Base Class for all CacheData A CacheData represents a combination of a schema along with a container for a dataframe. This gives us one type that can be sent around and whose only purpose is to hold data until it is ready to be operated on by calling the decache method.

Subclassed by ral::cache::CacheDataIO, ral::cache::CacheDataLocalFile, ral::cache::ConcatCacheData, ral::cache::CPUCacheData, ral::cache::GPUCacheData

Public Functions

inline CacheData(CacheDataType cache_type, std::vector<std::string> col_names, std::vector<cudf::data_type> schema, size_t n_rows)

Constructor for CacheData This is only invoked by the derived classes when constructing.

Parameters
  • cache_type: The CacheDataType of this cache letting us know where the data is stored.

  • col_names: The names of the columns in the dataframe.

  • schema: The types of the columns in the dataframe.

  • n_rows: The number of rows in the dataframe.

inline CacheData()
virtual std::unique_ptr<ral::frame::BlazingTable> decache() = 0

Remove the payload from this CacheData. A pure virtual function. This removes the payload for the CacheData. After this the CacheData will almost always go out of scope and be destroyed.

Return

a BlazingTable generated from the source of data for this CacheData

virtual size_t sizeInBytes() const = 0

. A pure virtual function. This removes the payload for the CacheData. After this the CacheData will almost always go out of scope and be destroyed.

Return

the number of bytes our dataframe occupies in whatever format it is being stored

virtual void set_names(const std::vector<std::string> &names) = 0

Set the names of the columns.

Parameters
  • names: a vector of the column names.

inline virtual ~CacheData()

Destructor

inline std::vector<std::string> names() const

Get the names of the columns.

Return

a vector of the column names

inline std::vector<cudf::data_type> get_schema() const

Get the cudf::data_type of each column.

Return

a vector of the cudf::data_type of each column.

inline size_t num_columns() const

Get the number of columns this CacheData will generate with decache.

inline size_t num_rows() const

Get the number of rows this CacheData will generate with decache.

inline CacheDataType get_type() const

Gets the type of CacheData that was used to construct this CacheData

Return

The CacheDataType that is used to store the dataframe representation.

inline void setMetadata(MetadataDictionary new_metadata)

Set the MetadataDictionary

inline MetadataDictionary getMetadata()

Get the MetadataDictionary

Return

The MetadataDictionary which is used in routing and planning.

Public Static Functions

static std::unique_ptr<CacheData> downgradeCacheData(std::unique_ptr<CacheData> cacheData, std::string id, std::shared_ptr<Context> ctx)

Utility function which can take a CacheData and if its a standard GPU cache data, it will downgrade it to CPU or Disk

Return

If the input CacheData is not of a type that can be downgraded, it will just return the original input, otherwise it will return the downgraded CacheData.

Protected Attributes

CacheDataType cache_type

The CacheDataType that is used to store the dataframe representation.

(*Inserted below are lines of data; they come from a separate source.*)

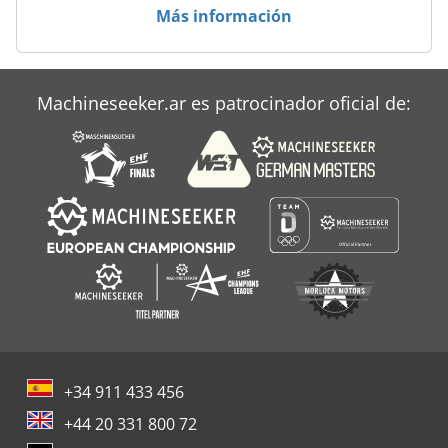
Más información
Machineseeker.ar es patrocinador oficial de:
+34 911 433 456
+44 20 331 800 72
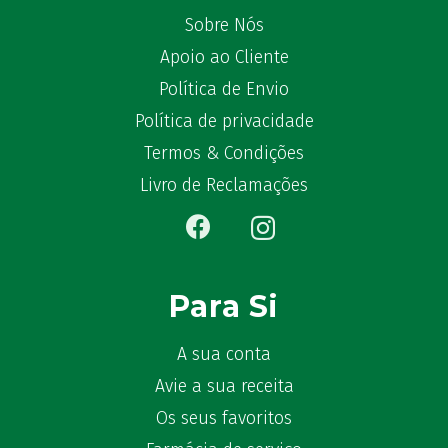
Sobre Nós
Apoio ao Cliente
Política de Envio
Política de privacidade
Termos & Condições
Livro de Reclamações
Para Si
A sua conta
Avie a sua receita
Os seus favoritos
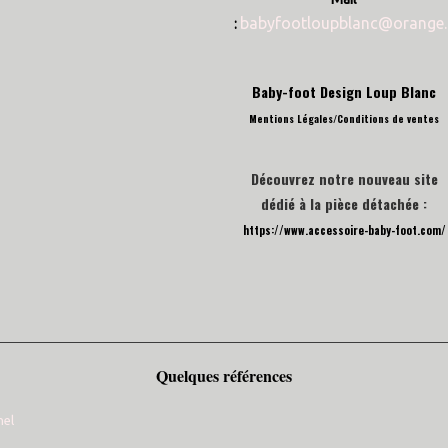
babyfootloupblanc@orange.
:
Baby-foot Design Loup Blanc
Mentions Légales/
Conditions de ventes
Découvrez notre nouveau site
dédié à la pièce détachée :
https://www.accessoire-baby-foot.com/
Quelques références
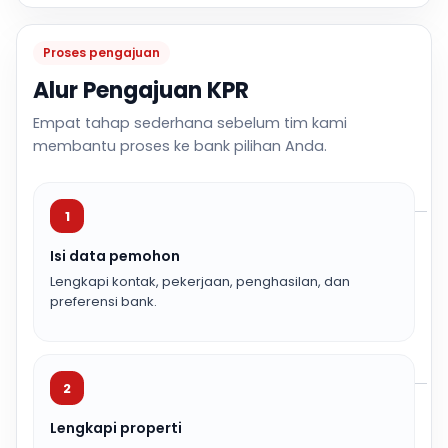
Proses pengajuan
Alur Pengajuan KPR
Empat tahap sederhana sebelum tim kami
membantu proses ke bank pilihan Anda.
1
Isi data pemohon
Lengkapi kontak, pekerjaan, penghasilan, dan
preferensi bank.
2
Lengkapi properti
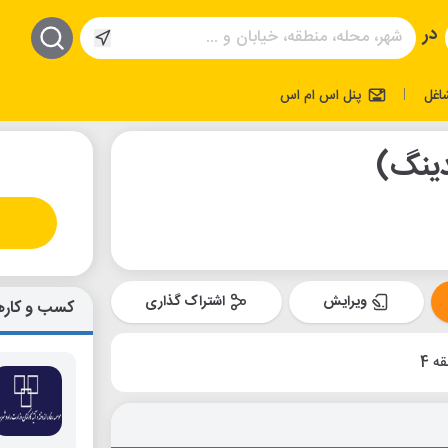
در
اغل
پنل اس ام اس
|
ینگ)
ویرایش
اشتراک گذاری
کسب و کاره
ه 4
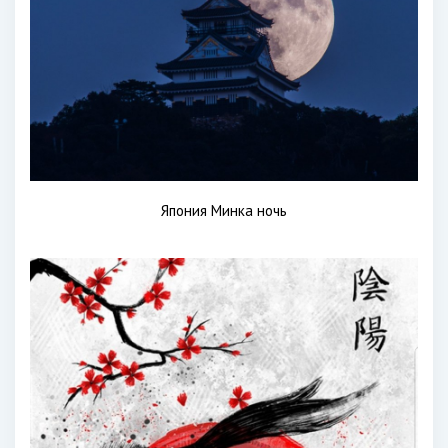
Япония Минка ночь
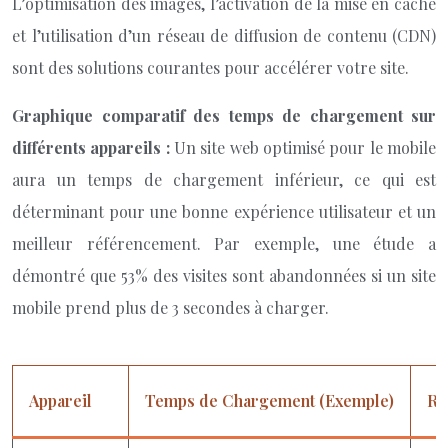
L’optimisation des images, l’activation de la mise en cache
et l’utilisation d’un réseau de diffusion de contenu (CDN)
sont des solutions courantes pour accélérer votre site.
Graphique comparatif des temps de chargement sur
différents appareils :
Un site web optimisé pour le mobile
aura un temps de chargement inférieur, ce qui est
déterminant pour une bonne expérience utilisateur et un
meilleur référencement. Par exemple, une étude a
démontré que 53% des visites sont abandonnées si un site
mobile prend plus de 3 secondes à charger.
Appareil
Temps de Chargement (Exemple)
Re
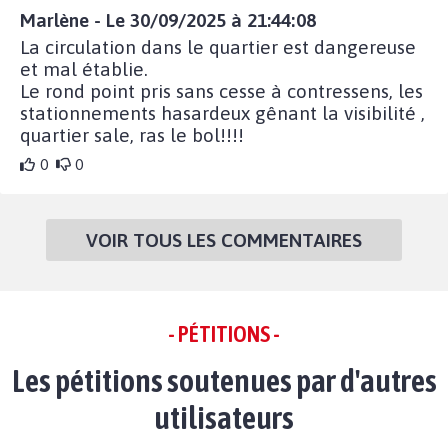
Marlène - Le 30/09/2025 à 21:44:08
La circulation dans le quartier est dangereuse
et mal établie.
Le rond point pris sans cesse à contressens, les
stationnements hasardeux gênant la visibilité ,
quartier sale, ras le bol!!!!
0
0
VOIR TOUS LES COMMENTAIRES
- PÉTITIONS -
Les pétitions soutenues par d'autres
utilisateurs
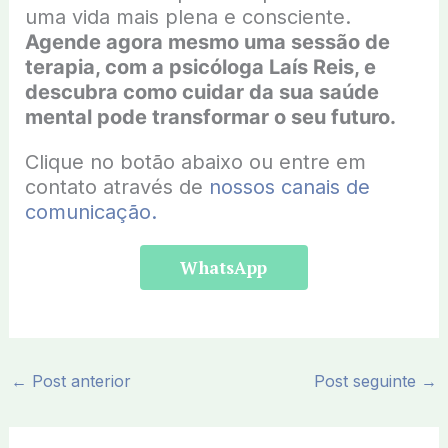
uma vida mais plena e consciente.
Agende agora mesmo uma sessão de
terapia, com a psicóloga Laís Reis, e
descubra como cuidar da sua saúde
mental pode transformar o seu futuro.
Clique no botão abaixo ou entre em
contato através de
nossos canais de
comunicação.
WhatsApp
←
Post anterior
Post seguinte
→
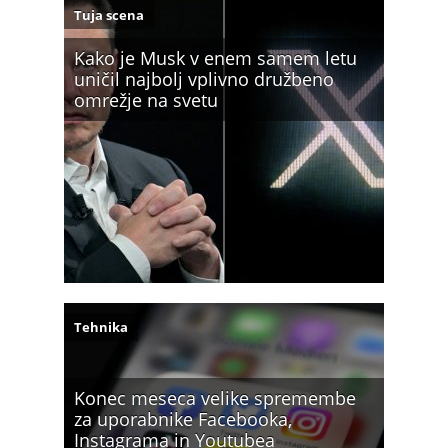
Tuja scena
Kako je Musk v enem samem letu
uničil najbolj vplivno družbeno
omrežje na svetu
Tehnika
Konec meseca velike spremembe
za uporabnike Facebooka,
Instagrama in Youtubea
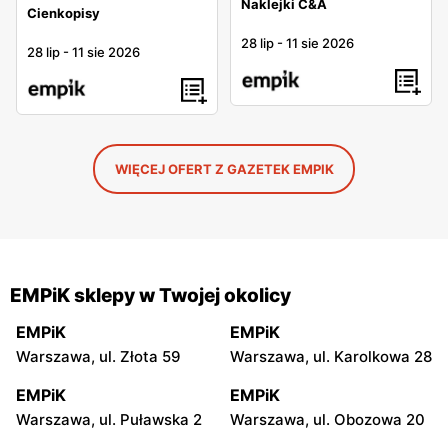
Naklejki C&A
Cienkopisy
28 lip
-
11 sie 2026
28 lip
-
11 sie 2026
WIĘCEJ OFERT Z GAZETEK EMPIK
EMPiK sklepy w Twojej okolicy
EMPiK
EMPiK
Warszawa, ul. Złota 59
Warszawa, ul. Karolkowa 28
EMPiK
EMPiK
Warszawa, ul. Puławska 2
Warszawa, ul. Obozowa 20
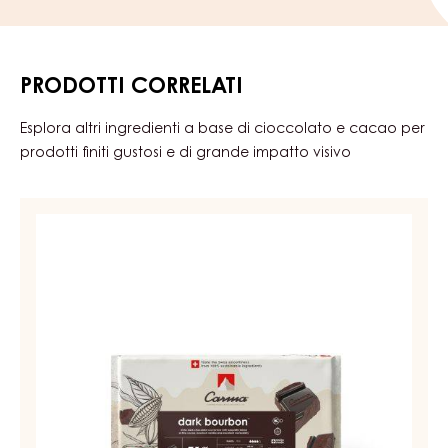
prodotti di portare il marchio « swissmilk
green ».
IMBALLAGGIO
Codice d'ordine:
CHM-P007CLARE6-Z71
Durata di conservazione:
18 mesi
Descrizione:
1.5kg Bag | 5 bags/Box
Altre confezioni:
5kg Bag
,
PRODOTTI CORRELATI
Esplora altri ingredienti a base di cioccolato e cacao per
prodotti finiti gustosi e di grande impatto visivo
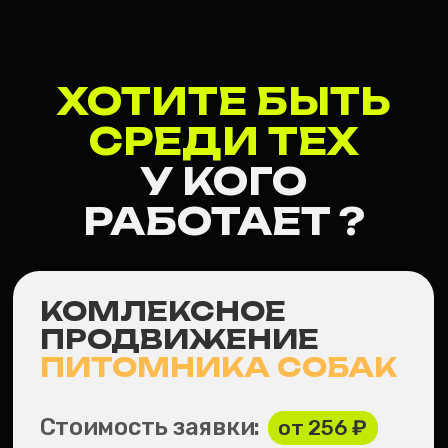
У КОГО
РАБОТАЕТ ?
КОМЛЕКСНОЕ
ПРОДВИЖЕНИЕ
ПИТОМНИКА СОБАК
Стоимость заявки:
от 256 ₽
Число заявок:
600+ в месяц
Сроки работы:
12 месяцев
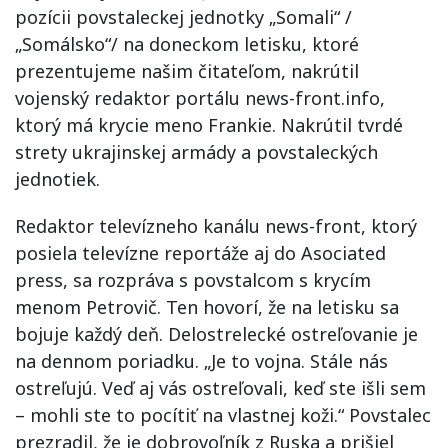
pozícii povstaleckej jednotky „Somali“ /
„Somálsko“/ na doneckom letisku, ktoré
prezentujeme našim čitateľom, nakrútil
vojenský redaktor portálu news-front.info,
ktorý má krycie meno Frankie. Nakrútil tvrdé
strety ukrajinskej armády a povstaleckých
jednotiek.
Redaktor televízneho kanálu news-front, ktorý
posiela televízne reportáže aj do Asociated
press, sa rozpráva s povstalcom s krycím
menom Petrovič. Ten hovorí, že na letisku sa
bojuje každý deň. Delostrelecké ostreľovanie je
na dennom poriadku. „Je to vojna. Stále nás
ostreľujú. Veď aj vás ostreľovali, keď ste išli sem
– mohli ste to pocítiť na vlastnej koži.“ Povstalec
prezradil, že je dobrovoľník z Ruska a prišiel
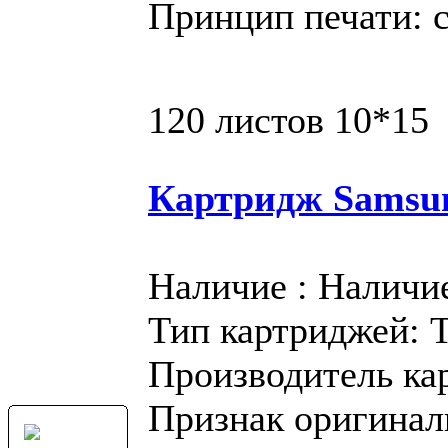
Принцип печати: 
120 листов 10*15
Картридж Samsu
Наличие : Наличи
Тип картриджей: 
Производитель ка
Признак оригинал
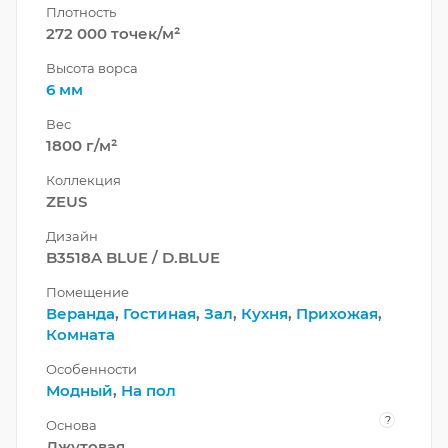
Плотность
272 000 точек/м²
Высота ворса
6 мм
Вес
1800 г/м²
Коллекция
ZEUS
Дизайн
B3518A BLUE / D.BLUE
Помещение
Веранда
,
Гостиная
,
Зал
,
Кухня
,
Прихожая
,
Комната
Особенности
Модный
,
На пол
?
Основа
Джутовая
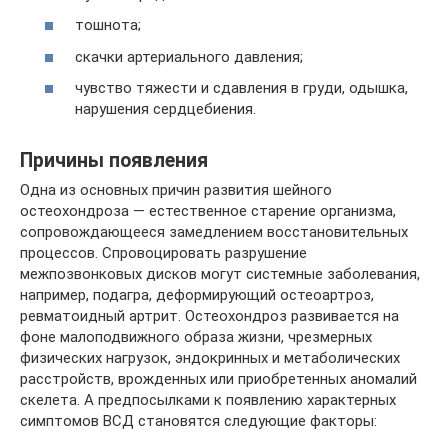
тошнота;
скачки артериального давления;
чувство тяжести и сдавления в груди, одышка,
нарушения сердцебиения.
Причины появления
Одна из основных причин развития шейного
остеохондроза — естественное старение организма,
сопровождающееся замедлением восстановительных
процессов. Спровоцировать разрушение
межпозвонковых дисков могут системные заболевания,
например, подагра, деформирующий остеоартроз,
ревматоидный артрит. Остеохондроз развивается на
фоне малоподвижного образа жизни, чрезмерных
физических нагрузок, эндокринных и метаболических
расстройств, врожденных или приобретенных аномалий
скелета. А предпосылками к появлению характерных
симптомов ВСД становятся следующие факторы:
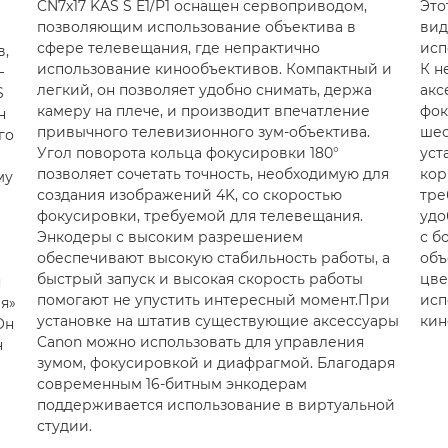
CN7x17 KAS S E1/P1 оснащен сервоприводом,
Это
позволяющим использование объектива в
вид
сфере телевещания, где непрактично
исп
в,
использование кинообъективов. Компактный и
К н
—
легкий, он позволяет удобно снимать, держа
акс
S
камеру на плече, и производит впечатление
фок
н
привычного телевизионного зум-объектива.
шес
го
Угол поворота кольца фокусировки 180°
уст
позволяет сочетать точность, необходимую для
кор
му
создания изображений 4K, со скоростью
тре
фокусировки, требуемой для телевещания.
удо
Энкодеры с высоким разрешением
с б
обеспечивают высокую стабильность работы, а
объ
быстрый запуск и высокая скорость работы
цве
я
помогают не упустить интересный момент.При
исп
я»
установке на штатив существующие аксессуары
кин
Он
Canon можно использовать для управления
н
зумом, фокусировкой и диафрагмой. Благодаря
современным 16-битным энкодерам
поддерживается использование в виртуальной
студии.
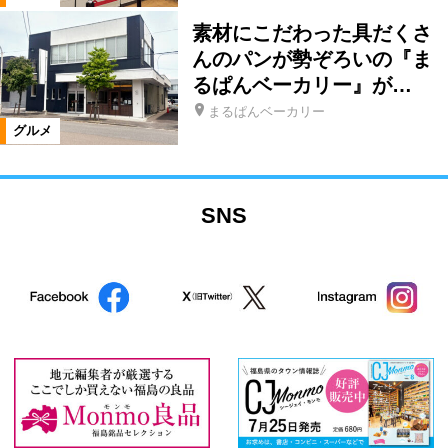
素材にこだわった具だくさ
んのパンが勢ぞろいの『ま
るぱんベーカリー』が…
まるぱんベーカリー
グルメ
SNS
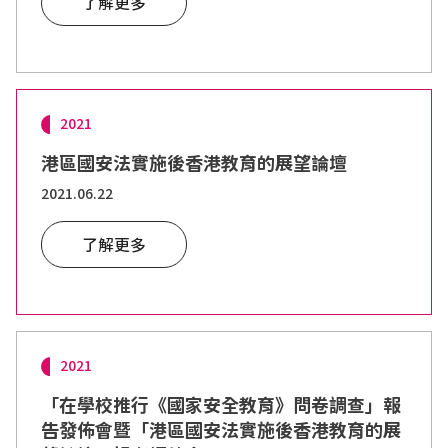
了解更多
2021
港區國安法實施後香港教育的展望論壇
2021.06.22
了解更多
2021
「在學校推行《國家安全教育》問卷調查」報
告發佈會暨「港區國安法實施後香港教育的展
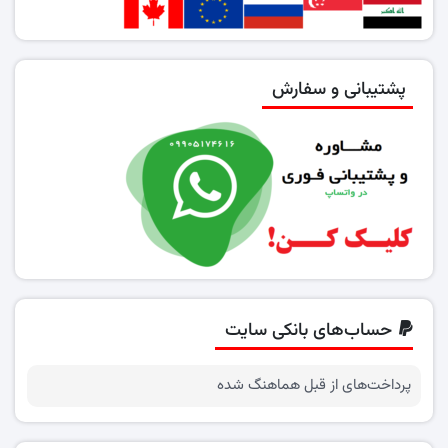
پشتیبانی و سفارش
حساب‌های بانکی سایت
پرداخت‌های از قبل هماهنگ شده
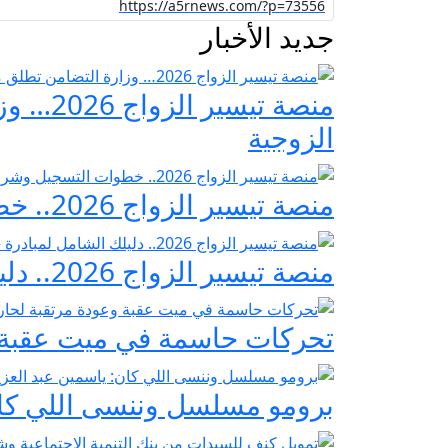
جديد الأخبار
منصة ت
الزوجية
منصة تيسير الزواج 2026.. خطوات التسجيل وشروط مبادرة فرحة مصر
منصة تيسير الزواج 2026.. دليلك الشامل لمبادرة «فرحة مصر» لدعم تجهيز العرائس
تحركات حاسمة في ميت عقبة و
برومو مسلسل وننسى اللي كان:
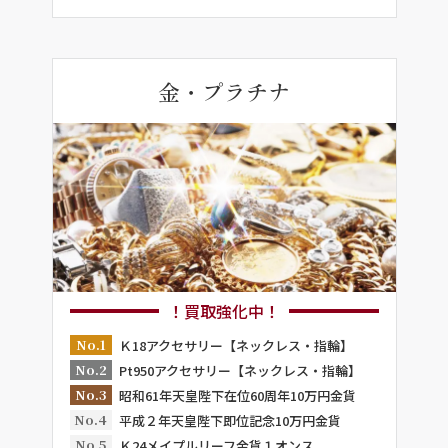
金・プラチナ
！買取強化中！
No.1
Ｋ18アクセサリー【ネックレス・指輪】
No.2
Pt950アクセサリー【ネックレス・指輪】
No.3
昭和61年天皇陛下在位60周年10万円金貨
No.4
平成２年天皇陛下即位記念10万円金貨
No.5
Ｋ24メイプルリーフ金貨１オンス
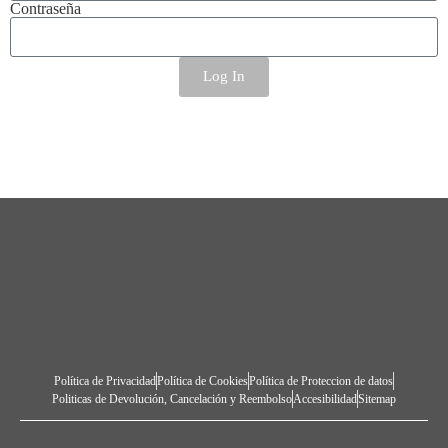
Contraseña
Log In
Política de Privacidad
Política de Cookies
Política de Proteccion de datos
Politicas de Devolución, Cancelación y Reembolso
Accesibilidad
Sitemap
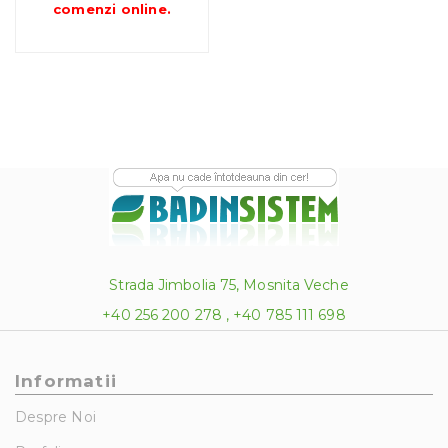
până
comenzi online
.
la
575.75 lei
Strada Jimbolia 75, Mosnita Veche
+40 256 200 278 , +40 785 111 698
Informatii
Despre Noi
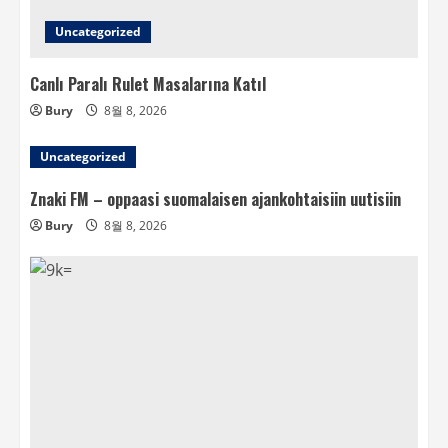
Uncategorized
Canlı Paralı Rulet Masalarına Katıl
Bury
8월 8, 2026
Uncategorized
Znaki FM – oppaasi suomalaisen ajankohtaisiin uutisiin
Bury
8월 8, 2026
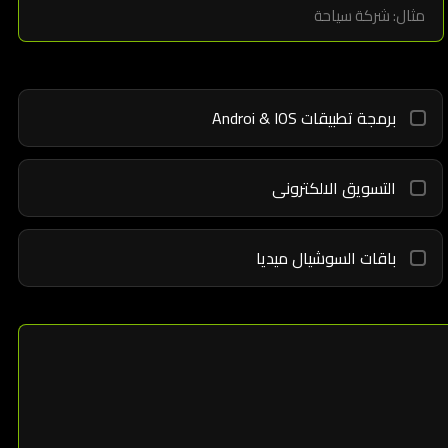
برمجة تطبيقات Androi & IOS
التسويق الالكترونى
باقات السوشيال ميديا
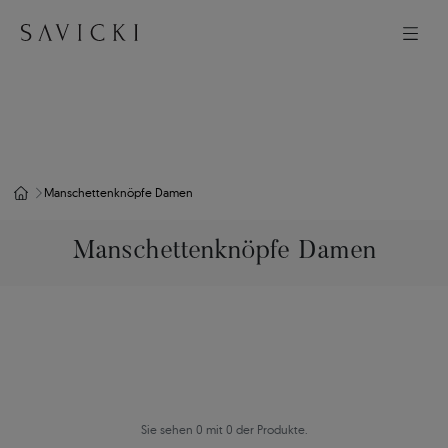
Manschettenknöpfe Damen
Manschettenknöpfe Damen
Sie sehen 0 mit 0 der Produkte.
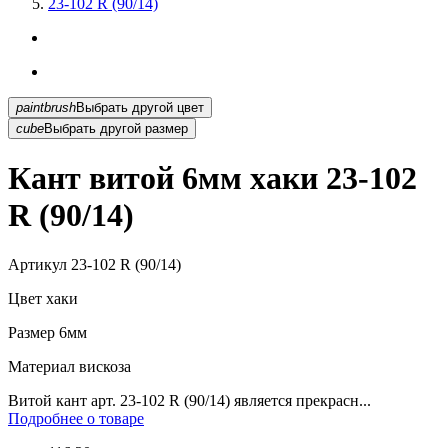
23-102 R (90/14)
paintbrush
Выбрать другой цвет
cube
Выбрать другой размер
Кант витой 6мм хаки 23-102
R (90/14)
Артикул
23-102 R (90/14)
Цвет
хаки
Размер
6мм
Материал
вискоза
Витой кант арт. 23-102 R (90/14) является прекрасн...
Подробнее о товаре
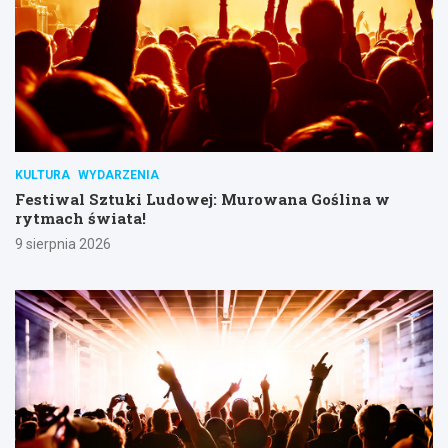
KULTURA
WYDARZENIA
Festiwal Sztuki Ludowej: Murowana Goślina w
rytmach świata!
9 sierpnia 2026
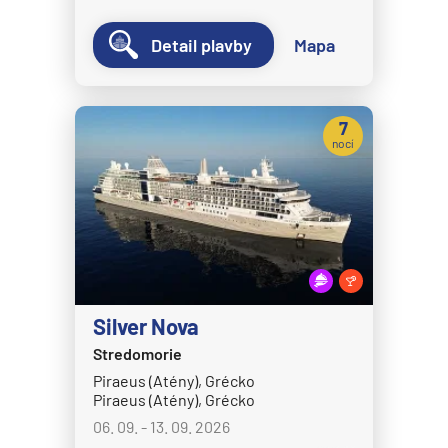
Detail plavby
Mapa
7
nocí
Silver Nova
Stredomorie
Piraeus (Atény), Grécko
Piraeus (Atény), Grécko
06. 09. - 13. 09. 2026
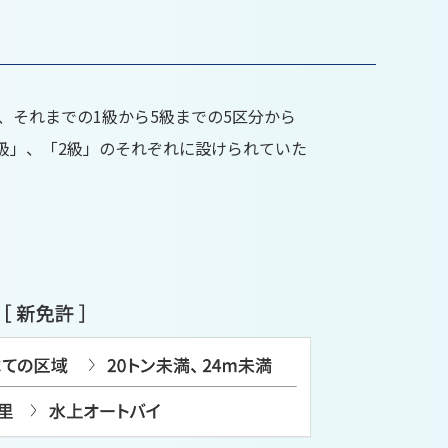
、それまでの1級から5級までの5区分から
1級」、「2級」のそれぞれに設けられていた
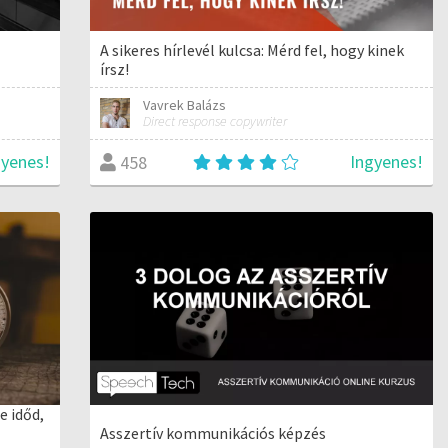
A sikeres hírlevél kulcsa: Mérd fel, hogy kinek
írsz!
Vavrek Balázs
Direct response copywriter
gyenes!
Ingyenes!
458
e időd,
Asszertív kommunikációs képzés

std::vector<std::string> col_names

A vector storing the names of the columns in the dataframe representation.

std::vector<cudf::data_type> schema

A vector storing the cudf::data_type of the columns in the dataframe representation.

size_t n_rows

Stores the number of rows in the dataframe representation.

MetadataDictionary metadata

The metadata used for routing and planning.